EXCERPT
Teens’ COVID-19 Stress Levels Tied to Parents’ Education

Teens’ COVID-19 Stress Levels Tied to Parents’ Education

Sarah CollierStudy lead author and graduate student Sarah Collier Villaume is a researcher Emma Adam's lab.Family education levels predicted how much stress teenagers felt during the early days of the COVID-19 pandemic, according to a new study by researchers at Northwestern University’s School of Education and Social Policy.

The research, published in the Journal of Adolescent Health, found that the teens living in households with low to moderate levels of formal education reported feeling more than four times as much stress about their health and living situation than their peers from highly educated households.

Household education levels also affected mood. Teens from households with less education said they felt more ashamed, caring, and excited than before the pandemic. Adolescents who lived in highly educated households reported decreases in anger and excitement.

USING THE INFORMATION
1) Summarize the article on teens' COVID-19 stress and parents' education in two sentences.
2) Resume the article on teens' COVID-19 stress and parents' education, picking up right after its final sentence.

Saved data entries:
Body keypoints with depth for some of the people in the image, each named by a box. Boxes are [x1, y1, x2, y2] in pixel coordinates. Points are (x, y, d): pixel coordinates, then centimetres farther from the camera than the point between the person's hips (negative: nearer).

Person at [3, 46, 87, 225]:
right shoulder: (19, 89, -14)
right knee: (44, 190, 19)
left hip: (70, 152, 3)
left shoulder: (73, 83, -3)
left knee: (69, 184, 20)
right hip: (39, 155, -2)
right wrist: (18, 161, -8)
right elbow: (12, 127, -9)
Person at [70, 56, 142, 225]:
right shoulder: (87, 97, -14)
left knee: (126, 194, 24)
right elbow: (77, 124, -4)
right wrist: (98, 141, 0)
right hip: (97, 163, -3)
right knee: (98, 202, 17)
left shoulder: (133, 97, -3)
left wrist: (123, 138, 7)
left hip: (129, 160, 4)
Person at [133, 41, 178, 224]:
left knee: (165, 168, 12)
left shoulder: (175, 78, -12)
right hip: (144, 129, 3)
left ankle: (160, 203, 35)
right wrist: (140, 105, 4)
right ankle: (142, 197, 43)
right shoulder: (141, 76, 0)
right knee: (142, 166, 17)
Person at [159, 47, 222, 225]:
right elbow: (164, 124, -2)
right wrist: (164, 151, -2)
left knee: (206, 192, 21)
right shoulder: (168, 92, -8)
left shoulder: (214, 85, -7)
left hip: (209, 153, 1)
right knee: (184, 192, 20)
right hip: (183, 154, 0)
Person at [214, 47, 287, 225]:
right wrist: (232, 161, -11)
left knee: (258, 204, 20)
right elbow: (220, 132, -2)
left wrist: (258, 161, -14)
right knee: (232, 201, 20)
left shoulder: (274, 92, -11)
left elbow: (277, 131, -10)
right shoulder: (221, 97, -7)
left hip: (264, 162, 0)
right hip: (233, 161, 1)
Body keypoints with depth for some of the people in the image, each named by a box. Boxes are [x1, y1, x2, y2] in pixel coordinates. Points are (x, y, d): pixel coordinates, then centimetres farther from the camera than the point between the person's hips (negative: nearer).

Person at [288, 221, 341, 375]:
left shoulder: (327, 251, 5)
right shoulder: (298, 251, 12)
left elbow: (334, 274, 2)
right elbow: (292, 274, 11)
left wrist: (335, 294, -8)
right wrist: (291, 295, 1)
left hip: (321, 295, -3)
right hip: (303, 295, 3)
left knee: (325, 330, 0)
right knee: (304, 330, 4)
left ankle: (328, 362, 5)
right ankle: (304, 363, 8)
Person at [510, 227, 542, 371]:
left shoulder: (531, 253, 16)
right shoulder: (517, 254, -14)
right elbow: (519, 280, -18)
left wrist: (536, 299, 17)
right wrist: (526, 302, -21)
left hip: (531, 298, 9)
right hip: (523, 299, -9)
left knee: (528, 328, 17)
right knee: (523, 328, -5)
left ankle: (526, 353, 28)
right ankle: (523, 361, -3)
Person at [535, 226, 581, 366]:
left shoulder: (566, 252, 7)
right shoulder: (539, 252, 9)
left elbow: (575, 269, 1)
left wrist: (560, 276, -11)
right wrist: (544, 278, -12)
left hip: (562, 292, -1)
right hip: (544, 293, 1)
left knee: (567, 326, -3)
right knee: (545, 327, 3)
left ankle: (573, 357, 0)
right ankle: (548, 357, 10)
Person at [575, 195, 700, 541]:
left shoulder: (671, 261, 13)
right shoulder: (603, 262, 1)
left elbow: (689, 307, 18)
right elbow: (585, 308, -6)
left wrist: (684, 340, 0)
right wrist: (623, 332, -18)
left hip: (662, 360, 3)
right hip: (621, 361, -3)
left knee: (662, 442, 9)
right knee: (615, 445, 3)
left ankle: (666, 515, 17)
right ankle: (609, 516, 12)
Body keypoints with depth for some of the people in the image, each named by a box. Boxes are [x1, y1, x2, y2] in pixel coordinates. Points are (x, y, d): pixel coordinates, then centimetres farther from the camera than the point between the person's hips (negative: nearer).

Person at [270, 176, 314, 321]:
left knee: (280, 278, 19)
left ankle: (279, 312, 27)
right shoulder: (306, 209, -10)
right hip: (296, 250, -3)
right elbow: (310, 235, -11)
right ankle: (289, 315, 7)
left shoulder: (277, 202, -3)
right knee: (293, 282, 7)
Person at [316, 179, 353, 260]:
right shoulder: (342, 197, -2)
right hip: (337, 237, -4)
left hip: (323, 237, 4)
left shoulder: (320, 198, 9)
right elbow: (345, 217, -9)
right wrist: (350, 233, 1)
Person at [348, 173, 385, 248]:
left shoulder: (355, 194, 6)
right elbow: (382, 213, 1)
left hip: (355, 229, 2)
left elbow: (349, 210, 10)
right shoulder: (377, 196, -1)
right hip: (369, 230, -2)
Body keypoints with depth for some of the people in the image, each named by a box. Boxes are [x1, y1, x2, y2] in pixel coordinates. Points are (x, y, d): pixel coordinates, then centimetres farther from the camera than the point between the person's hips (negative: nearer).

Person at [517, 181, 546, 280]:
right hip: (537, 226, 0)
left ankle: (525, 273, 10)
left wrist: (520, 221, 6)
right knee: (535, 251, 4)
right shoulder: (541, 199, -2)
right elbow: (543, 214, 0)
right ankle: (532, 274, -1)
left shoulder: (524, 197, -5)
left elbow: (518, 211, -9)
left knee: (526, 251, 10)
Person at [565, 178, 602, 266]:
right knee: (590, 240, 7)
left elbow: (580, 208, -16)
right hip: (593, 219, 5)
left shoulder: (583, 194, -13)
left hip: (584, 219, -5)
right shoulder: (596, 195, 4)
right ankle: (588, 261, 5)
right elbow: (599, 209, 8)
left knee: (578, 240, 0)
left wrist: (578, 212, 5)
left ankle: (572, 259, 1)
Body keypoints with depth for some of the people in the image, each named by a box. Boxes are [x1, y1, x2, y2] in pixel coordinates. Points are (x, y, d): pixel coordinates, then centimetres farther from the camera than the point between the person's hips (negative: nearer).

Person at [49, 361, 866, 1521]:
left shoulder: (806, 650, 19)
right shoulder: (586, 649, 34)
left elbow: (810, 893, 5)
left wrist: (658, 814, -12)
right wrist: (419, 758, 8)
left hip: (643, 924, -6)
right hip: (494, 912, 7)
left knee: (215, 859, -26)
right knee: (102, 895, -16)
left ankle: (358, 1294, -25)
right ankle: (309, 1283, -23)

RESPONSES PER TASK
1) A study by researchers at Northwestern University's School of Education and Social Policy, published in the Journal of Adolescent Health, found that during the early days of the pandemic, teens from households with low to moderate formal education reported more than four times as much stress about their health and living situation as peers from highly educated households. Household education also affected mood: teens from less educated households felt more ashamed, caring, and excited than before the pandemic, while those from highly educated households reported decreases in anger and excitement.

2)
All groups, regardless of the education level of those in the home, reported feeling lonelier during the pandemic. 

“Adolescents who have at least one parent with a graduate degree were largely spared from the increases in stress and changes in mood that their peers from less educated families reported,” said study lead author Sarah Collier Villaume, a doctoral student in human development and social policy and researcher in professor Emma Adam’s Contexts of Adolescent Stress and Thriving (COAST) lab.

“Given that socioeconomic disparities in both stress and health have been widely documented, a pandemic that disproportionately increases stress for adolescents from less educated households may exacerbate existing inequalities,” Collier Villaume said.  

Prior work, including research from School of Education and Social Policy economist Diane Schanzenbach, director of the Institute for Policy Research, and Northwestern political scientist James Druckman, has found that economic impacts of COVID-19 were borne unequally by household education and socioeconomic status.

This new study, one of the first to look at high school students during COVID-19, keys in on impacts on adolescent stress and mood that could affect long-term health and wellbeing in teens.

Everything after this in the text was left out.